説明

非空気式タイヤの製造方法およびそれを用いた非空気式タイヤ

【課題】押出物を切断し、円環状に形成する際の接合面を強固に接合し、その際生じる接合部の形状を再成形して所定のタイヤ性能を発揮させ、長期にわたる苛酷な使用環境でも故障することのない軽車両用の非空気式タイヤの製造方法を提供する。また、タイヤ本体のマテリアルリサイクルを可能にする非空気式タイヤを提供することを目的とする。
【解決手段】1)エラストマー組成物を所定の形状に成形する工程と、2)定尺に切断する工程と、3)切断された端面を加熱する工程と、4)加熱された端面同士を接合・保持する工程と、5)接合部を再成形する工程を設け、非空気式タイヤの組成物としては、マレイン酸変性オレフィン系エラストマー100重量部に対し、含窒素複素環化合物を0.1〜3重量部、オレフィン系樹脂を50〜150重量部、スチレン系エラストマーを20〜80重量部、パラフィンオイルを50〜150重量部配合するのがよい。

【発明の詳細な説明】
【技術分野】
【0001】
本発明は、非空気式タイヤの製造方法に関するもので、特に、自転車用、車椅子用、ゴルフカートなどの軽車両用の非空気式タイヤとして最適な製造方法を提供するものである。

● ● ● ●

> **設問 1**
非空気式タイヤの文書のうち、「非空気式タイヤの製造方法およびそれを用いた非空気式タイヤ」から「を提供することを目的とする。」までをそのまま書き写せ。
> **設問 2**
非空気式タイヤの文書では、マレイン酸変性オレフィン系エラストマー100重量部に対し、含窒素複素環化合物を何重量部配合するのがよいとしているか。
記録は参照しなくてよい。

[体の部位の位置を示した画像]
● ● ● ●

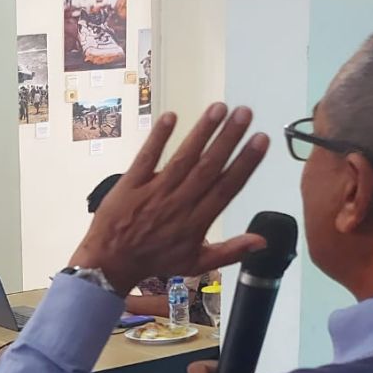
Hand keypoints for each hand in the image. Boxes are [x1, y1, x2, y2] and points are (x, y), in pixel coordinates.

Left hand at [68, 104, 269, 295]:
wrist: (110, 264)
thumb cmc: (155, 261)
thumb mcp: (195, 263)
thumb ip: (230, 251)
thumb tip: (263, 241)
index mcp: (196, 222)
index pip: (226, 188)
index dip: (245, 163)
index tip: (261, 139)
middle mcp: (178, 204)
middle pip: (208, 167)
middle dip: (228, 139)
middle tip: (245, 112)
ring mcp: (153, 192)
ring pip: (182, 159)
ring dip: (201, 132)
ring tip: (218, 108)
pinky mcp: (130, 185)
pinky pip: (146, 158)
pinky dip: (158, 138)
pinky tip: (171, 116)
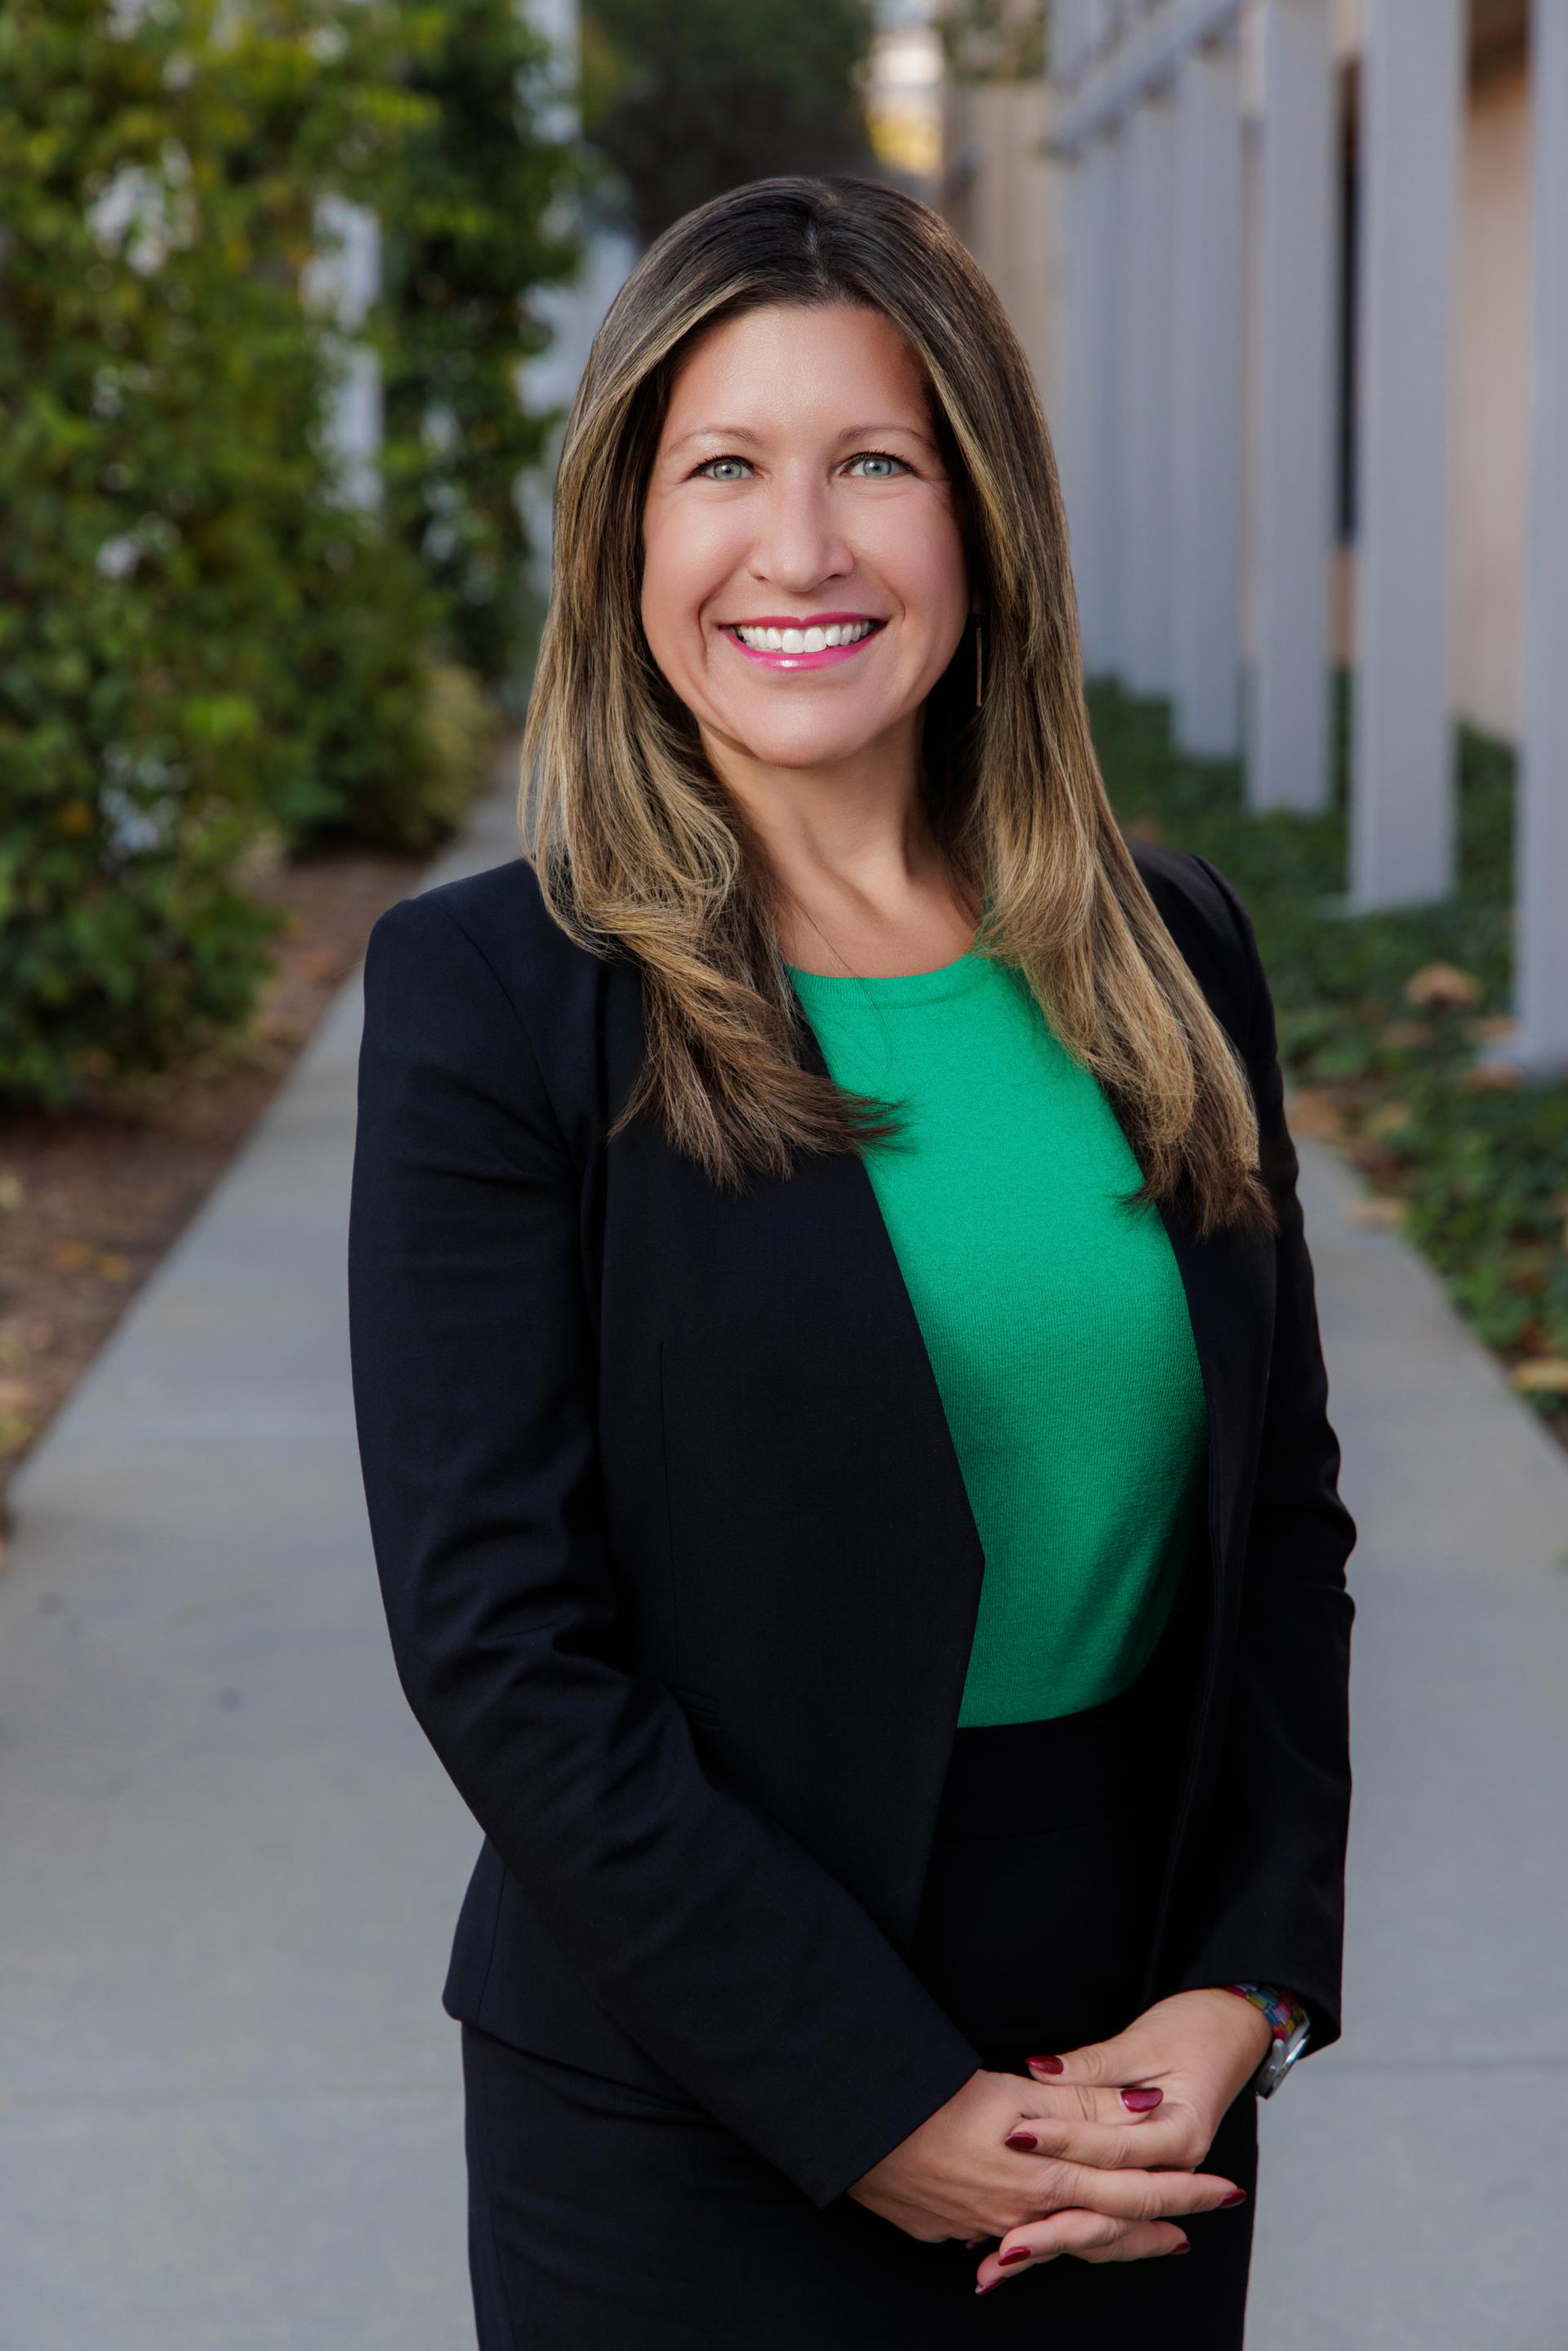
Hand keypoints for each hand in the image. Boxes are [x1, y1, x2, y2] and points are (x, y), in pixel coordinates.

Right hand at [845, 2061, 1245, 2257]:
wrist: (855, 2126)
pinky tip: (1033, 2238)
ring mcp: (982, 2227)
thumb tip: (1148, 2112)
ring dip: (1102, 2241)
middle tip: (1189, 2236)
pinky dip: (1039, 2242)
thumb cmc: (934, 2096)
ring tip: (1132, 2240)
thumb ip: (1085, 2104)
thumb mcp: (1019, 2091)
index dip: (1183, 2192)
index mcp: (1048, 2178)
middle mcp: (1023, 2214)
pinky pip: (1009, 2241)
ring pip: (1059, 2242)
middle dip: (1151, 2232)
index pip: (1134, 2191)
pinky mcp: (947, 2228)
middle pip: (1104, 2230)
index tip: (1224, 2192)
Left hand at [969, 1988, 1271, 2292]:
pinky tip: (1029, 2249)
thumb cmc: (1192, 2030)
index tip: (1017, 2137)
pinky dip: (1071, 2231)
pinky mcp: (1145, 2176)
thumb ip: (1093, 2066)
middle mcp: (1175, 2167)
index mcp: (1180, 2133)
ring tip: (1005, 2260)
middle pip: (1111, 2207)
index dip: (1064, 2141)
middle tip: (1005, 2243)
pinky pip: (1108, 2215)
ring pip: (1108, 2225)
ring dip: (1057, 2243)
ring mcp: (1162, 2177)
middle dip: (1055, 2228)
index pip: (1114, 2148)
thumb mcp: (1143, 2040)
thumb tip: (1042, 2071)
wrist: (1231, 2032)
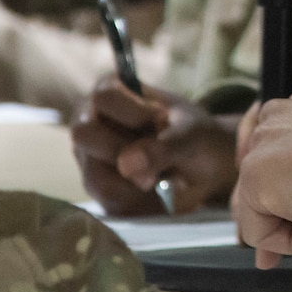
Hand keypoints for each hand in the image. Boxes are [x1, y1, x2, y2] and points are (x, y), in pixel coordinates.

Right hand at [70, 78, 235, 215]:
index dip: (134, 114)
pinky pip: (108, 201)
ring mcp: (89, 156)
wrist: (208, 168)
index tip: (162, 121)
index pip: (104, 98)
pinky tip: (157, 192)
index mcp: (110, 90)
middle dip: (124, 150)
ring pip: (95, 175)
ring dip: (135, 181)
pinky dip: (139, 201)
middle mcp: (90, 121)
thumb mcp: (191, 135)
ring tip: (163, 175)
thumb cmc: (195, 136)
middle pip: (84, 134)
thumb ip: (164, 146)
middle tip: (157, 153)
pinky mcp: (98, 188)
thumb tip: (126, 164)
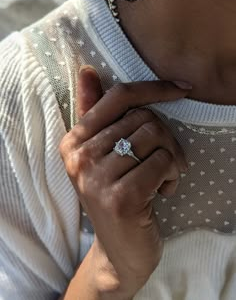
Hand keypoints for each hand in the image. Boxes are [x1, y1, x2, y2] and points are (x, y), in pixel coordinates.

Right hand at [59, 66, 188, 297]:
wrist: (119, 249)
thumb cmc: (117, 195)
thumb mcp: (104, 156)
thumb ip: (95, 114)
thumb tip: (88, 71)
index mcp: (73, 142)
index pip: (119, 97)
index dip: (154, 88)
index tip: (182, 89)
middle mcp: (79, 157)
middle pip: (144, 117)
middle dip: (166, 139)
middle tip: (164, 161)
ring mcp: (97, 178)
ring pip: (156, 137)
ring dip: (171, 158)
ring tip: (162, 177)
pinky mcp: (120, 198)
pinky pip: (162, 162)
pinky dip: (172, 175)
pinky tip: (162, 191)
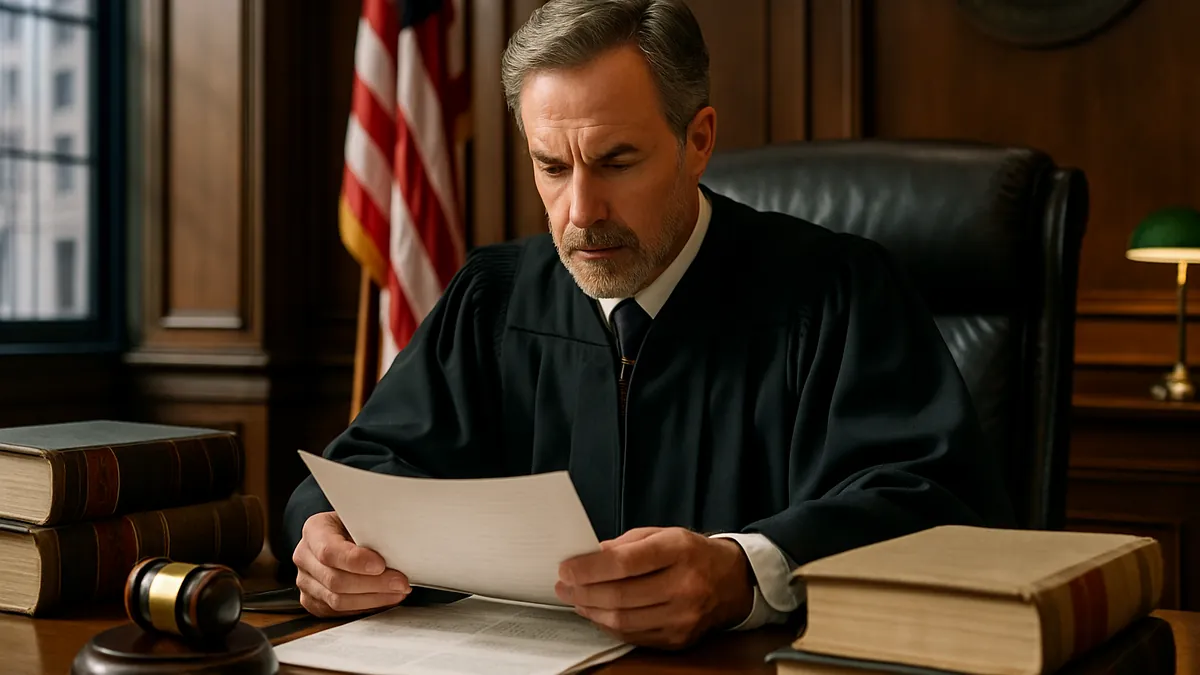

● ● ● ●

> **解答 1**
非空気式タイヤの製造方法およびそれを用いた非空気式タイヤ

【課題】押出物を切断し、円環状に形成する際の接合面を強固に接合し、その際生じる接合部の形状を再成形して所定のタイヤ性能を発揮させ、長期にわたる苛酷な使用環境でも故障することのない軽車両用の非空気式タイヤの製造方法を提供する。また、タイヤ本体のマテリアルリサイクルを可能にする非空気式タイヤを提供することを目的とする。

> **解答 2**
0.1〜3重量部